■ ABOUT THIS EXERCISE
Return each line below holding the string "APERTURE".

■ INPUT DATA

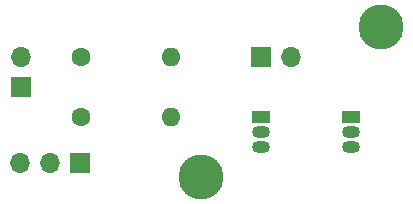
<source format=gbr>
%TF.GenerationSoftware,KiCad,Pcbnew,(6.0.4)*%
%TF.CreationDate,2022-04-19T13:08:17+02:00*%
%TF.ProjectId,Electric_holding_magnet,456c6563-7472-4696-935f-686f6c64696e,rev?*%
%TF.SameCoordinates,Original*%
%TF.FileFunction,Soldermask,Top*%
%TF.FilePolarity,Negative*%
%FSLAX46Y46*%
G04 Gerber Fmt 4.6, Leading zero omitted, Abs format (unit mm)*
G04 Created by KiCad (PCBNEW (6.0.4)) date 2022-04-19 13:08:17*
%MOMM*%
%LPD*%
G01*
G04 APERTURE LIST*
%ADD10C,3.800000*%
%ADD11R,1.700000X1.700000*%
%ADD12O,1.700000X1.700000*%
%ADD13R,1.500000X1.050000*%
%ADD14O,1.500000X1.050000*%
%ADD15C,1.600000*%
%ADD16O,1.600000X1.600000*%
G04 APERTURE END LIST*
D10*
%TO.C,H2*%
X144780000Y-88900000D03*
%TD*%
%TO.C,H1*%
X129540000Y-101600000D03*
%TD*%
D11*
%TO.C,J1*%
X119273403Y-100450892D03*
D12*
X116733403Y-100450892D03*
X114193403Y-100450892D03*
%TD*%
D13*
%TO.C,Q1*%
X134620000Y-96520000D03*
D14*
X134620000Y-97790000D03*
X134620000Y-99060000D03*
%TD*%
D11*
%TO.C,L1*%
X134620000Y-91440000D03*
D12*
X137160000Y-91440000D03*
%TD*%
D11*
%TO.C,SW1*%
X114300000Y-93980000D03*
D12*
X114300000Y-91440000D03*
%TD*%
D15*
%TO.C,R1*%
X119380000Y-96520000D03*
D16*
X127000000Y-96520000D03*
%TD*%
D15*
%TO.C,R2*%
X119380000Y-91440000D03*
D16*
X127000000Y-91440000D03*
%TD*%
D13*
%TO.C,Q2*%
X142240000Y-96520000D03*
D14*
X142240000Y-97790000D03*
X142240000Y-99060000D03*
%TD*%
M02*

</source>
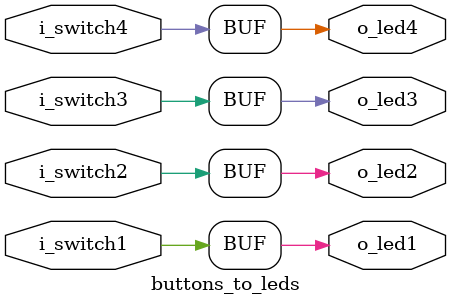
<source format=v>
module buttons_to_leds (
    input  wire i_switch1, i_switch2, i_switch3, i_switch4,
    output wire o_led1, o_led2, o_led3, o_led4
);
    assign o_led1 = i_switch1;
    assign o_led2 = i_switch2;
    assign o_led3 = i_switch3;
    assign o_led4 = i_switch4;
endmodule

</source>
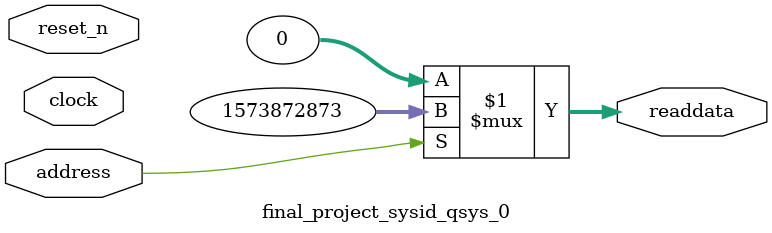
<source format=v>



// synthesis translate_off
`timescale 1ns / 1ps
// synthesis translate_on

// turn off superfluous verilog processor warnings 
// altera message_level Level1 
// altera message_off 10034 10035 10036 10037 10230 10240 10030 

module final_project_sysid_qsys_0 (
               // inputs:
                address,
                clock,
                reset_n,

               // outputs:
                readdata
             )
;

  output  [ 31: 0] readdata;
  input            address;
  input            clock;
  input            reset_n;

  wire    [ 31: 0] readdata;
  //control_slave, which is an e_avalon_slave
  assign readdata = address ? 1573872873 : 0;

endmodule



</source>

■ ANSWER SPACE
G04 APERTURE LIST*
G04 APERTURE END LIST*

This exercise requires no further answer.